**Text shown**:
Selected managers act as an interface with external partners, accelerators, incubators, start-ups and venture capitalists. Some of our most active corporate LPs, such as Groupama and Renault, have governance systems with dedicated entry points for information, knowledge and contacts. These are in charge of analysing and subsequently sharing this information with the relevant internal network of appointed “on the ground experts” on selected strategic topics. The responsibility of these experts is to understand how feasible projects are, further test new technologies and in time implement the best solutions. Successful open innovation relies on a network of engaged experts and champions throughout the business and who revert back to top management; this builds buy-in.

The entry point can be an individual or a team depending on size and needs, but it is always part of a process that actively involves more people. This means it’s easier to come to a decision on whether it’s worth to pursue a certain opportunity or not, leading to clearer feedback for start-ups.

Whenever there is a corporate innovation team, it should be cross-functional, allowing for a full end-to-end comprehension and testing of the opportunity at hand. This team has to work independently from the day to day operations of the business, being free to scout, learn, test, analyse and propose to the rest of the business once they’re onto something.

2. Test relentlessly together

How does it work, how does it fit with our existing IT and R&D, how will we sell it, where, how will this impact our customer journey? This is the most tangible phase of any open innovation project and involves working very closely with the start-up, hence the need for a dedicated workforce, not a lone innovation ranger.

This is the embodiment of the lean start-up approach which is inherently connected to the effective implementation of open innovation. Test-feedback-test loops are a continuous process which some might argue never really stop in online, mobile and software businesses. BNP Paribas has implemented an Open Up project that allows start-up founders to be put in direct contact with BNP Paribas project managers; these have been given the responsibility to evaluate and test new solutions together with the start-ups. This team more closely fits with the faster rotation times of start-up test cycles.

The test phase must also be interpreted as an opportunity to learn more about the technology and the start-ups. A negative test outcome is far from being negative in itself: the company will have gained crucial understanding of new technologies and entrepreneurs. Make sure the learning is debriefed and almost showcased as a project. I don’t buy the whole “celebrate failure” approach that much, but I do believe in the lost opportunity of not making sure it won’t happen again.

**Task goal**:
Restate the part of the open innovation text that opens with the words containing "Selected managers act" and closes with "this builds buy-in.", swapping "experts" for "specialists".

**Supplied entries**:

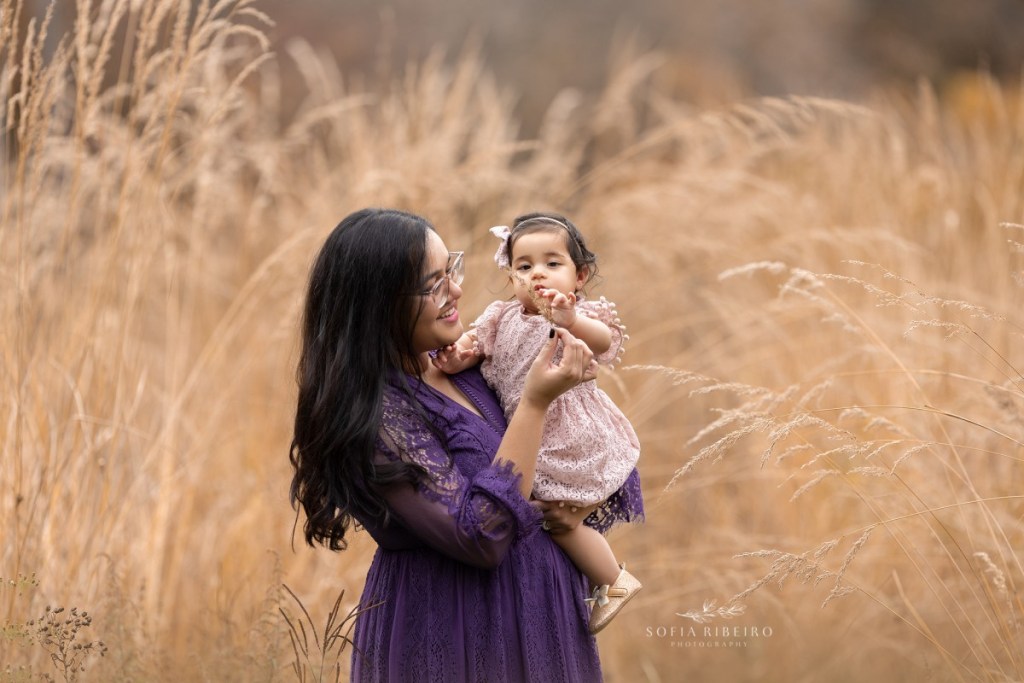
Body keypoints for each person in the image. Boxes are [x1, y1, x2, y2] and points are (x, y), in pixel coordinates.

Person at [288, 208, 643, 682]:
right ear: (378, 303)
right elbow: (481, 537)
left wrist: (576, 504)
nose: (456, 289)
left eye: (450, 269)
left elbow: (557, 455)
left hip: (546, 626)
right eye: (433, 284)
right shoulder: (379, 419)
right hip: (454, 638)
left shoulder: (465, 367)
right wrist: (535, 403)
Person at [432, 212, 644, 634]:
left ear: (579, 276)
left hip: (569, 435)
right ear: (511, 277)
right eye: (524, 267)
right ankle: (586, 581)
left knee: (557, 515)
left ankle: (613, 579)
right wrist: (461, 355)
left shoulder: (579, 315)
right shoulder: (501, 316)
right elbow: (475, 344)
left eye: (552, 264)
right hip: (529, 431)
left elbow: (602, 341)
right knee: (543, 512)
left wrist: (569, 320)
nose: (537, 276)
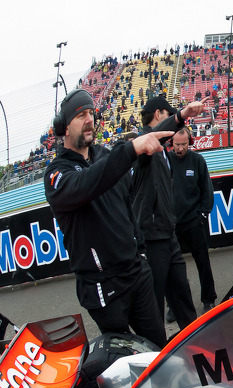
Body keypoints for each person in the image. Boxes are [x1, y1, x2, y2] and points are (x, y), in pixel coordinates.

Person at [44, 89, 174, 348]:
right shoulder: (56, 174)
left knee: (159, 350)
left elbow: (125, 200)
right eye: (81, 115)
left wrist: (180, 117)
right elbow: (88, 183)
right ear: (64, 128)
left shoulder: (104, 155)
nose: (90, 119)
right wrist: (130, 149)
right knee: (126, 363)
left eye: (91, 113)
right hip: (103, 288)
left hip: (137, 272)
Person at [132, 95, 205, 330]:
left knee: (182, 295)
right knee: (154, 303)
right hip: (151, 237)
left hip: (168, 232)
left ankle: (195, 344)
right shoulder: (141, 143)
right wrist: (181, 116)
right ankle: (156, 356)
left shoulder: (164, 151)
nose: (174, 126)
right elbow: (153, 138)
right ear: (158, 115)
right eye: (169, 115)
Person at [168, 126, 217, 315]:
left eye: (184, 144)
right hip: (171, 225)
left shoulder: (197, 160)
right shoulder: (165, 161)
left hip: (193, 222)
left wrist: (203, 214)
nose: (180, 148)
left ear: (190, 142)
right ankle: (174, 305)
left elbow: (207, 190)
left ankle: (208, 299)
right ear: (171, 143)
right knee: (172, 268)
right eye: (177, 145)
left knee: (203, 261)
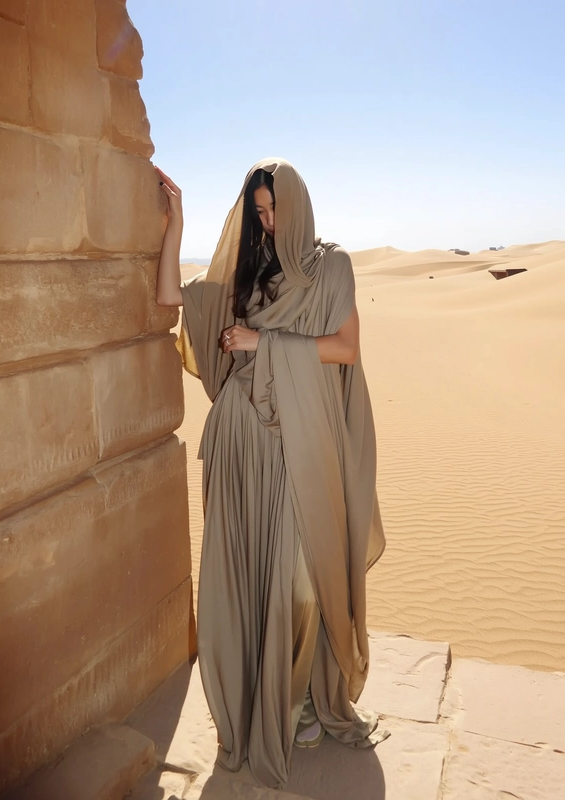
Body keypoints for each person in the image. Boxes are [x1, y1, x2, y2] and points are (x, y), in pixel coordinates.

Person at [154, 158, 388, 789]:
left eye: (274, 208)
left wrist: (263, 344)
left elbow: (346, 349)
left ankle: (305, 697)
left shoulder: (332, 268)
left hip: (299, 446)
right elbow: (175, 300)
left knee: (303, 582)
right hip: (240, 445)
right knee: (257, 575)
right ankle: (277, 710)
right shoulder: (249, 274)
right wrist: (178, 223)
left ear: (299, 204)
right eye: (258, 213)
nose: (267, 221)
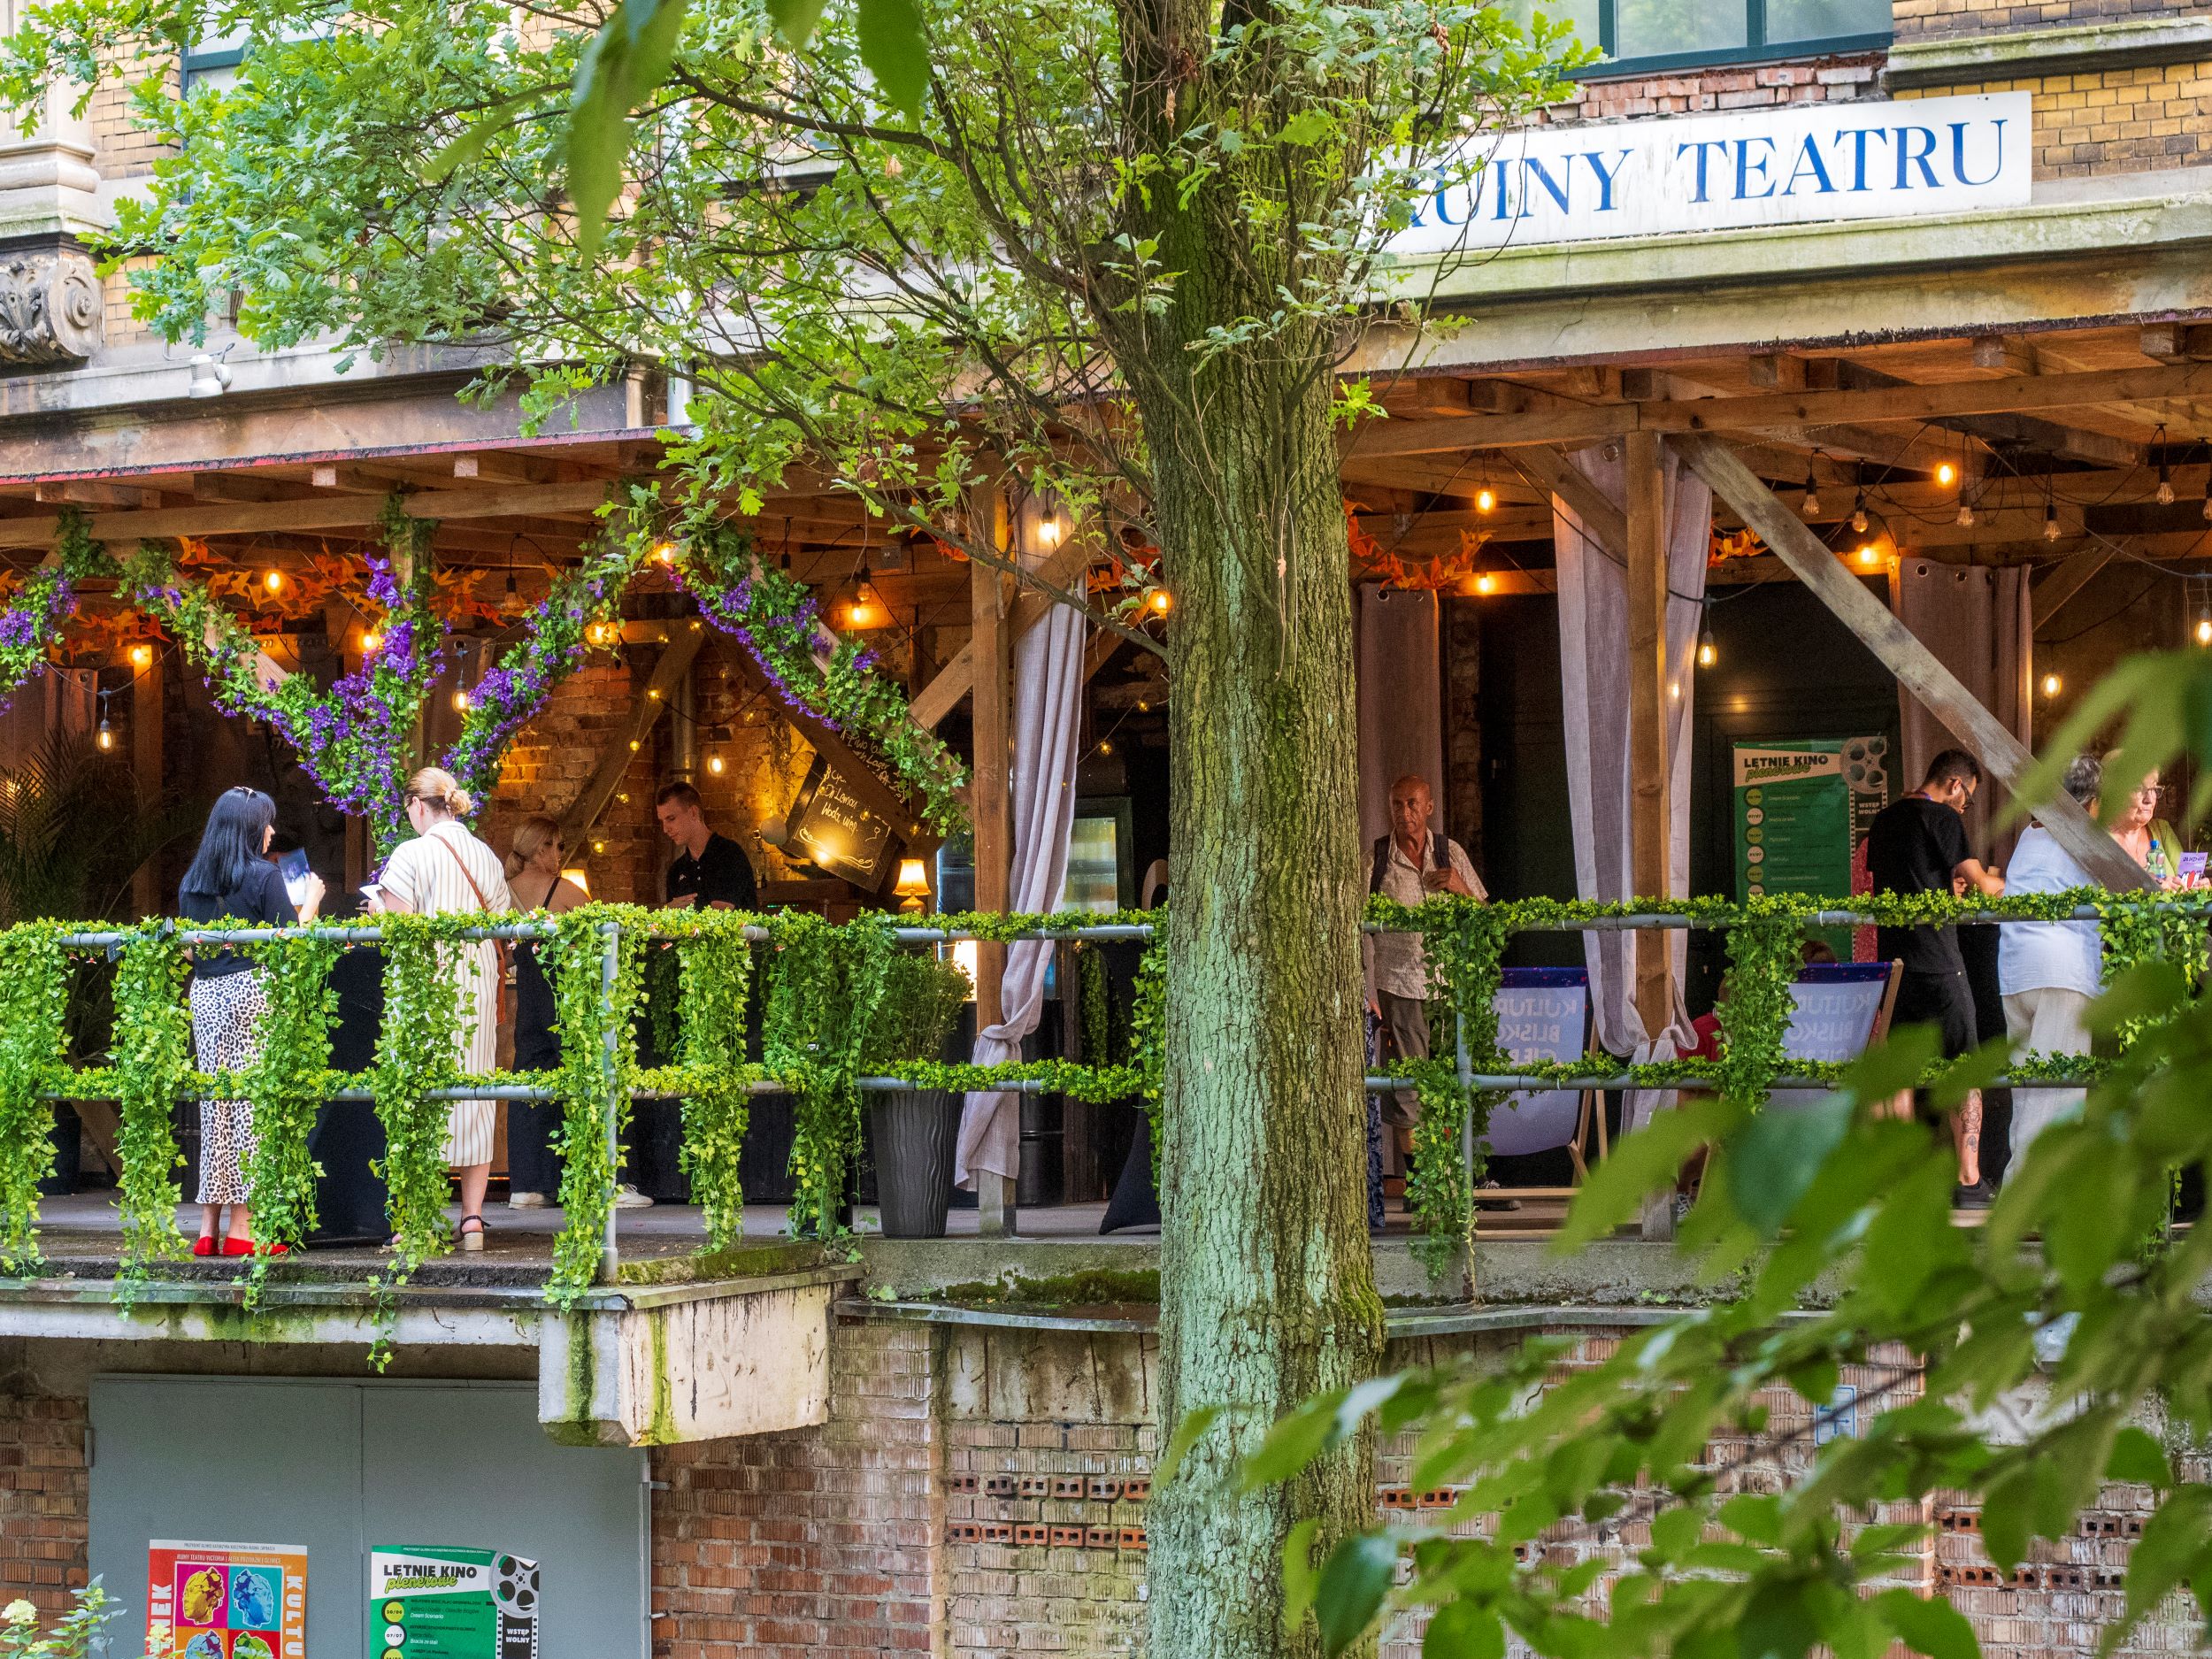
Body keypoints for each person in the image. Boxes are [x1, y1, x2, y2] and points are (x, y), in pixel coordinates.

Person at [365, 767, 513, 1251]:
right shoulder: (486, 855)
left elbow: (401, 928)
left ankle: (414, 1219)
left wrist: (378, 911)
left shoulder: (411, 853)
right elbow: (501, 924)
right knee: (475, 1095)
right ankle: (472, 1218)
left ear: (416, 805)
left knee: (419, 1094)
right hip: (476, 987)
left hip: (427, 991)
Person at [178, 787, 325, 1256]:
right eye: (267, 822)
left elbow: (190, 946)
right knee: (251, 1106)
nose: (272, 831)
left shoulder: (191, 881)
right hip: (251, 993)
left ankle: (208, 1229)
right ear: (249, 829)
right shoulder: (264, 876)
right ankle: (244, 1230)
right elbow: (290, 942)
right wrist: (314, 901)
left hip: (205, 996)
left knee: (216, 1104)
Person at [1865, 749, 2005, 1207]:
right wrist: (2003, 880)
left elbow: (1902, 882)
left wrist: (1945, 890)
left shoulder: (1884, 821)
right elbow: (1982, 886)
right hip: (1940, 961)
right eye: (1967, 799)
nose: (1965, 809)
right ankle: (1969, 1182)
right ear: (1956, 784)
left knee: (1902, 1072)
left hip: (1895, 964)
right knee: (1964, 1068)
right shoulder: (1943, 819)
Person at [1365, 775, 1485, 1170]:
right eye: (1397, 804)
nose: (1405, 813)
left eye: (1413, 804)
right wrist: (1364, 989)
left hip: (1449, 988)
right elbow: (1354, 928)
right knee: (1409, 1090)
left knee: (1453, 1082)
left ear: (1429, 806)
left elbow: (1487, 921)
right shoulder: (1377, 860)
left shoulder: (1450, 853)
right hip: (1398, 986)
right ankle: (1419, 1186)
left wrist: (1461, 888)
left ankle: (1452, 1177)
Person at [1998, 754, 2106, 1165]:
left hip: (2016, 972)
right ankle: (2026, 1205)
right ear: (2092, 800)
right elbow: (2128, 889)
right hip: (2062, 973)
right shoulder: (2081, 837)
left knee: (2028, 1091)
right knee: (2056, 1095)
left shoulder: (2031, 834)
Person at [503, 815, 588, 1210]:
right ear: (541, 849)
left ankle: (526, 1185)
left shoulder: (506, 892)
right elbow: (605, 932)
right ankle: (597, 1179)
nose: (560, 853)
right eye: (556, 846)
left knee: (528, 1082)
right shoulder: (565, 891)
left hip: (528, 998)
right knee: (585, 1072)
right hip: (564, 991)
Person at [656, 782, 758, 911]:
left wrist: (669, 912)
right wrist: (667, 911)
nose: (665, 829)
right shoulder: (676, 870)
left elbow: (719, 918)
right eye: (662, 821)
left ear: (693, 812)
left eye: (671, 818)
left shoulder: (729, 855)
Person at [2107, 763, 2183, 887]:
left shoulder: (2162, 830)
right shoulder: (2099, 839)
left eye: (2153, 789)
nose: (2149, 799)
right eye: (2138, 789)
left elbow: (2186, 880)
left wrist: (2198, 886)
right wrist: (2150, 887)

**Your solution**:
Selected managers act as an interface with external partners, accelerators, incubators, start-ups and venture capitalists. Some of our most active corporate LPs, such as Groupama and Renault, have governance systems with dedicated entry points for information, knowledge and contacts. These are in charge of analysing and subsequently sharing this information with the relevant internal network of appointed “on the ground specialists” on selected strategic topics. The responsibility of these specialists is to understand how feasible projects are, further test new technologies and in time implement the best solutions. Successful open innovation relies on a network of engaged specialists and champions throughout the business and who revert back to top management; this builds buy-in.